*** INPUT FOR THIS TASK ***

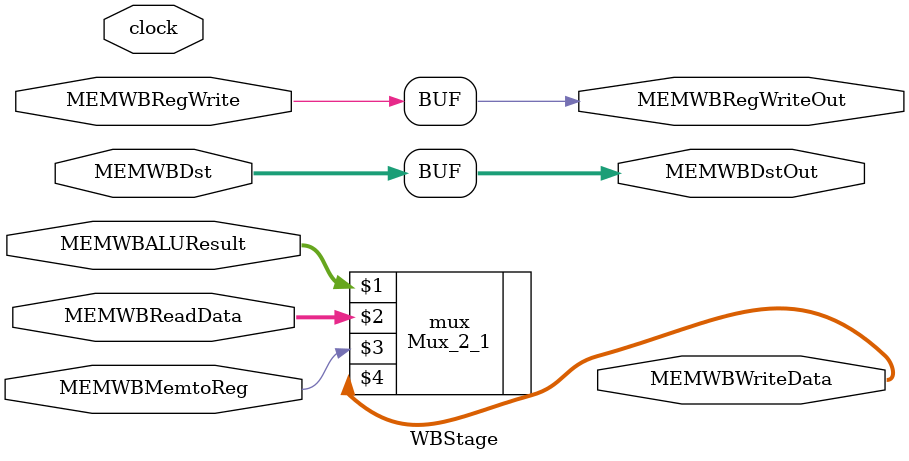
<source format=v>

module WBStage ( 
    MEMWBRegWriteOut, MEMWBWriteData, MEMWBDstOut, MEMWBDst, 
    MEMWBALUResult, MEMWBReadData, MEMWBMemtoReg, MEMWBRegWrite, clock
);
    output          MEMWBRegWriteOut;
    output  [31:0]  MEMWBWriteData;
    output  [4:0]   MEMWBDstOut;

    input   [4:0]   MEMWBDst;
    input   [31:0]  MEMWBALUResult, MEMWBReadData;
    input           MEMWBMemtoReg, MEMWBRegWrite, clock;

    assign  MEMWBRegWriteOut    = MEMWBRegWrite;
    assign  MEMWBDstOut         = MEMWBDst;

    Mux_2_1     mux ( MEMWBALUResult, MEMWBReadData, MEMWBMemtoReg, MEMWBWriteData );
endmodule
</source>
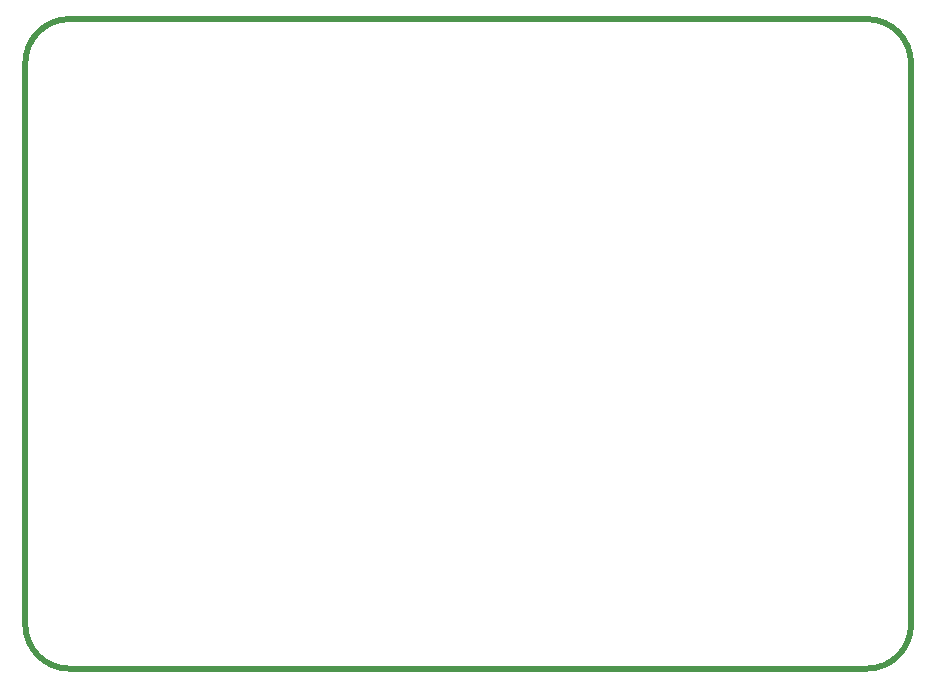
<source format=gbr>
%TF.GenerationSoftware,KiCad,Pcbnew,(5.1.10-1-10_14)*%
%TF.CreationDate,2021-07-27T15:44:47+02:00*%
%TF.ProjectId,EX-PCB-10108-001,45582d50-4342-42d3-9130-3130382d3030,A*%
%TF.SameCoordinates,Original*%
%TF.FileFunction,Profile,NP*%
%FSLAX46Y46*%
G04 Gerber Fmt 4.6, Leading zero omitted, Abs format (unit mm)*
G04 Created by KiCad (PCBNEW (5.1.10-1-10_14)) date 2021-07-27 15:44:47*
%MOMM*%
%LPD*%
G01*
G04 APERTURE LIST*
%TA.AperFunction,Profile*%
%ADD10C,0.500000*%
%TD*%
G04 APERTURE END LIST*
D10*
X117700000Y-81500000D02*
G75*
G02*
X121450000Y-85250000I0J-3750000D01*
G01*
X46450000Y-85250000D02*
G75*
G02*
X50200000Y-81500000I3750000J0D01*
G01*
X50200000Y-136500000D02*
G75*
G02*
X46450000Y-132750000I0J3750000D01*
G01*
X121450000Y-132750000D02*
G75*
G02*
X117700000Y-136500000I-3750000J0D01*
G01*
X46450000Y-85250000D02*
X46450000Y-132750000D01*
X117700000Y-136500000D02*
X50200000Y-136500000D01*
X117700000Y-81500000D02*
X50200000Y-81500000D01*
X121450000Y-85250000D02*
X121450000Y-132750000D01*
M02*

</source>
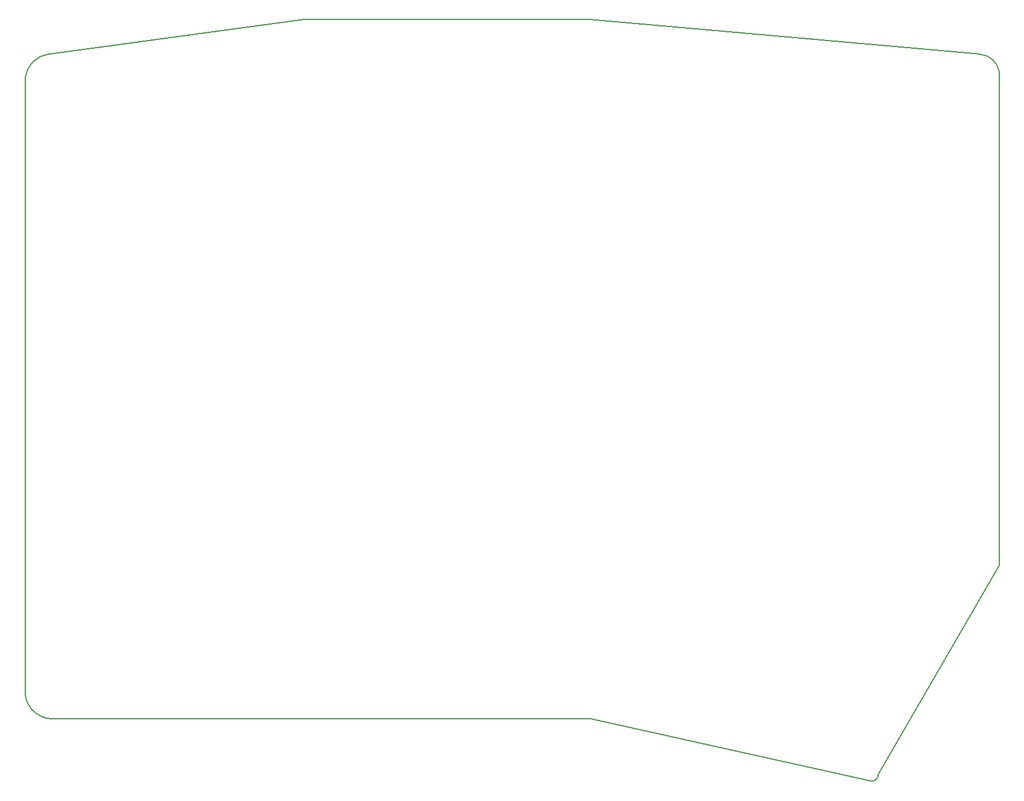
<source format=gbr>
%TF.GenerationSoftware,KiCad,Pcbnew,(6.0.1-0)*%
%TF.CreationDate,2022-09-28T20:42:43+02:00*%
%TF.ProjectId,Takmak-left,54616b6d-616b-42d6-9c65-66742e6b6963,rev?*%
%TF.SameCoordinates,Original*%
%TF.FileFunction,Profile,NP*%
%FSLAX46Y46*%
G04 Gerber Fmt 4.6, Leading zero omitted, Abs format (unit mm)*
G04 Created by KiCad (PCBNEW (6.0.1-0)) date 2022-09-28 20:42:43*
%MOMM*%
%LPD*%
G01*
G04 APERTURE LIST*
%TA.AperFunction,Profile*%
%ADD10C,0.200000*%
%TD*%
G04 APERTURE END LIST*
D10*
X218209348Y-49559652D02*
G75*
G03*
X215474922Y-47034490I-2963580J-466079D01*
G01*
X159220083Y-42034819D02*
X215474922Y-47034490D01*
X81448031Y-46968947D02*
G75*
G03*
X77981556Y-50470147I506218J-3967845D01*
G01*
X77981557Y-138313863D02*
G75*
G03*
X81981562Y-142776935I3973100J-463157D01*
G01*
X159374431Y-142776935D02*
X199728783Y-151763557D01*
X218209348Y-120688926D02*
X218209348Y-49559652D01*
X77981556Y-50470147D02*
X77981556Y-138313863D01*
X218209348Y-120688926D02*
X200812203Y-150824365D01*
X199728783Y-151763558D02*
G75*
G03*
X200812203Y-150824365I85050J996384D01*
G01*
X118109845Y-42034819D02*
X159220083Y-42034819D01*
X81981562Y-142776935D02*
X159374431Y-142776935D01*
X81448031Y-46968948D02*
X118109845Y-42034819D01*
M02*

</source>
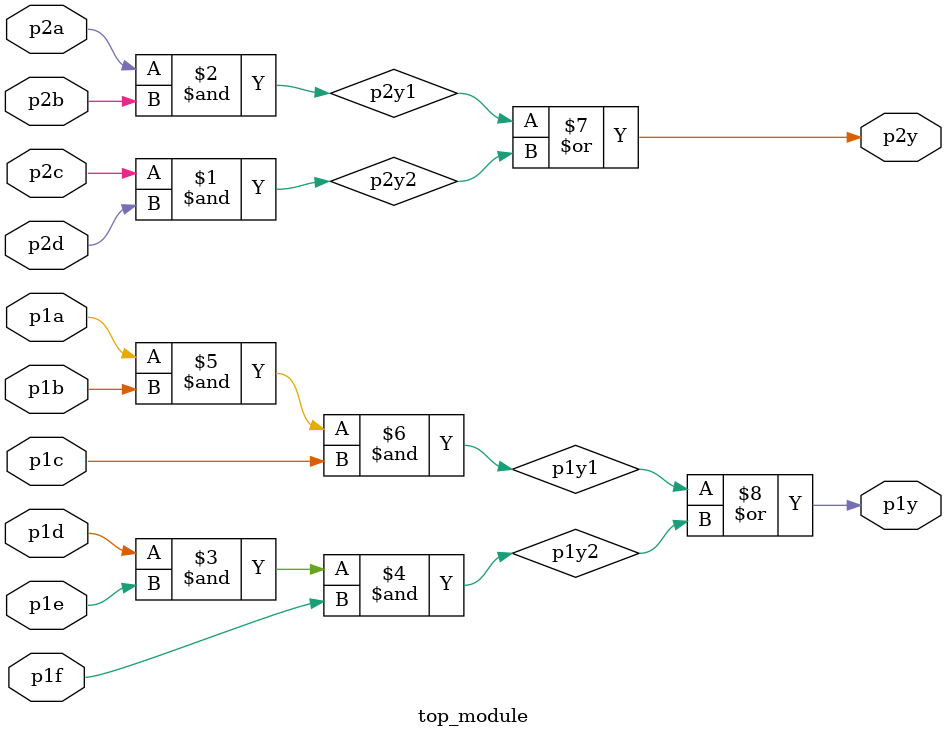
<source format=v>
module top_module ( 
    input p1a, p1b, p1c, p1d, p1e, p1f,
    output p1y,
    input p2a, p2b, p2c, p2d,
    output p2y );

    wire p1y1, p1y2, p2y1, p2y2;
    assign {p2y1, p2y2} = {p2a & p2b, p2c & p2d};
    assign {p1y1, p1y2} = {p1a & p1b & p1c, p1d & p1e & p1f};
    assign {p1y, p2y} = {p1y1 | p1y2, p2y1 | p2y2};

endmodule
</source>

*** End of INPUT FOR THIS TASK ***

◆ **TO-DO ITEM**
Repeat the data exactly as given. Keep every picture out of the copy.

◆ **RESPONSE BELOW**
<source format=v>

module WBStage ( 
    MEMWBRegWriteOut, MEMWBWriteData, MEMWBDstOut, MEMWBDst, 
    MEMWBALUResult, MEMWBReadData, MEMWBMemtoReg, MEMWBRegWrite, clock
);
    output          MEMWBRegWriteOut;
    output  [31:0]  MEMWBWriteData;
    output  [4:0]   MEMWBDstOut;

    input   [4:0]   MEMWBDst;
    input   [31:0]  MEMWBALUResult, MEMWBReadData;
    input           MEMWBMemtoReg, MEMWBRegWrite, clock;

    assign  MEMWBRegWriteOut    = MEMWBRegWrite;
    assign  MEMWBDstOut         = MEMWBDst;

    Mux_2_1     mux ( MEMWBALUResult, MEMWBReadData, MEMWBMemtoReg, MEMWBWriteData );
endmodule
</source>
<source format=gbr>
%TF.GenerationSoftware,KiCad,Pcbnew,(5.1.10-1-10_14)*%
%TF.CreationDate,2021-07-27T15:44:47+02:00*%
%TF.ProjectId,EX-PCB-10108-001,45582d50-4342-42d3-9130-3130382d3030,A*%
%TF.SameCoordinates,Original*%
%TF.FileFunction,Profile,NP*%
%FSLAX46Y46*%
G04 Gerber Fmt 4.6, Leading zero omitted, Abs format (unit mm)*
G04 Created by KiCad (PCBNEW (5.1.10-1-10_14)) date 2021-07-27 15:44:47*
%MOMM*%
%LPD*%
G01*
G04 APERTURE LIST*
%TA.AperFunction,Profile*%
%ADD10C,0.500000*%
%TD*%
G04 APERTURE END LIST*
D10*
X117700000Y-81500000D02*
G75*
G02*
X121450000Y-85250000I0J-3750000D01*
G01*
X46450000Y-85250000D02*
G75*
G02*
X50200000Y-81500000I3750000J0D01*
G01*
X50200000Y-136500000D02*
G75*
G02*
X46450000Y-132750000I0J3750000D01*
G01*
X121450000Y-132750000D02*
G75*
G02*
X117700000Y-136500000I-3750000J0D01*
G01*
X46450000Y-85250000D02*
X46450000Y-132750000D01*
X117700000Y-136500000D02*
X50200000Y-136500000D01*
X117700000Y-81500000D02*
X50200000Y-81500000D01*
X121450000Y-85250000D02*
X121450000Y-132750000D01*
M02*

</source>
<source format=gbr>
%TF.GenerationSoftware,KiCad,Pcbnew,(6.0.1-0)*%
%TF.CreationDate,2022-09-28T20:42:43+02:00*%
%TF.ProjectId,Takmak-left,54616b6d-616b-42d6-9c65-66742e6b6963,rev?*%
%TF.SameCoordinates,Original*%
%TF.FileFunction,Profile,NP*%
%FSLAX46Y46*%
G04 Gerber Fmt 4.6, Leading zero omitted, Abs format (unit mm)*
G04 Created by KiCad (PCBNEW (6.0.1-0)) date 2022-09-28 20:42:43*
%MOMM*%
%LPD*%
G01*
G04 APERTURE LIST*
%TA.AperFunction,Profile*%
%ADD10C,0.200000*%
%TD*%
G04 APERTURE END LIST*
D10*
X218209348Y-49559652D02*
G75*
G03*
X215474922Y-47034490I-2963580J-466079D01*
G01*
X159220083Y-42034819D02*
X215474922Y-47034490D01*
X81448031Y-46968947D02*
G75*
G03*
X77981556Y-50470147I506218J-3967845D01*
G01*
X77981557Y-138313863D02*
G75*
G03*
X81981562Y-142776935I3973100J-463157D01*
G01*
X159374431Y-142776935D02*
X199728783Y-151763557D01*
X218209348Y-120688926D02*
X218209348Y-49559652D01*
X77981556Y-50470147D02*
X77981556Y-138313863D01*
X218209348Y-120688926D02*
X200812203Y-150824365D01*
X199728783Y-151763558D02*
G75*
G03*
X200812203Y-150824365I85050J996384D01*
G01*
X118109845Y-42034819D02*
X159220083Y-42034819D01*
X81981562Y-142776935D02*
X159374431Y-142776935D01*
X81448031Y-46968948D02*
X118109845Y-42034819D01*
M02*

</source>
<source format=v>
module top_module ( 
    input p1a, p1b, p1c, p1d, p1e, p1f,
    output p1y,
    input p2a, p2b, p2c, p2d,
    output p2y );

    wire p1y1, p1y2, p2y1, p2y2;
    assign {p2y1, p2y2} = {p2a & p2b, p2c & p2d};
    assign {p1y1, p1y2} = {p1a & p1b & p1c, p1d & p1e & p1f};
    assign {p1y, p2y} = {p1y1 | p1y2, p2y1 | p2y2};

endmodule
</source>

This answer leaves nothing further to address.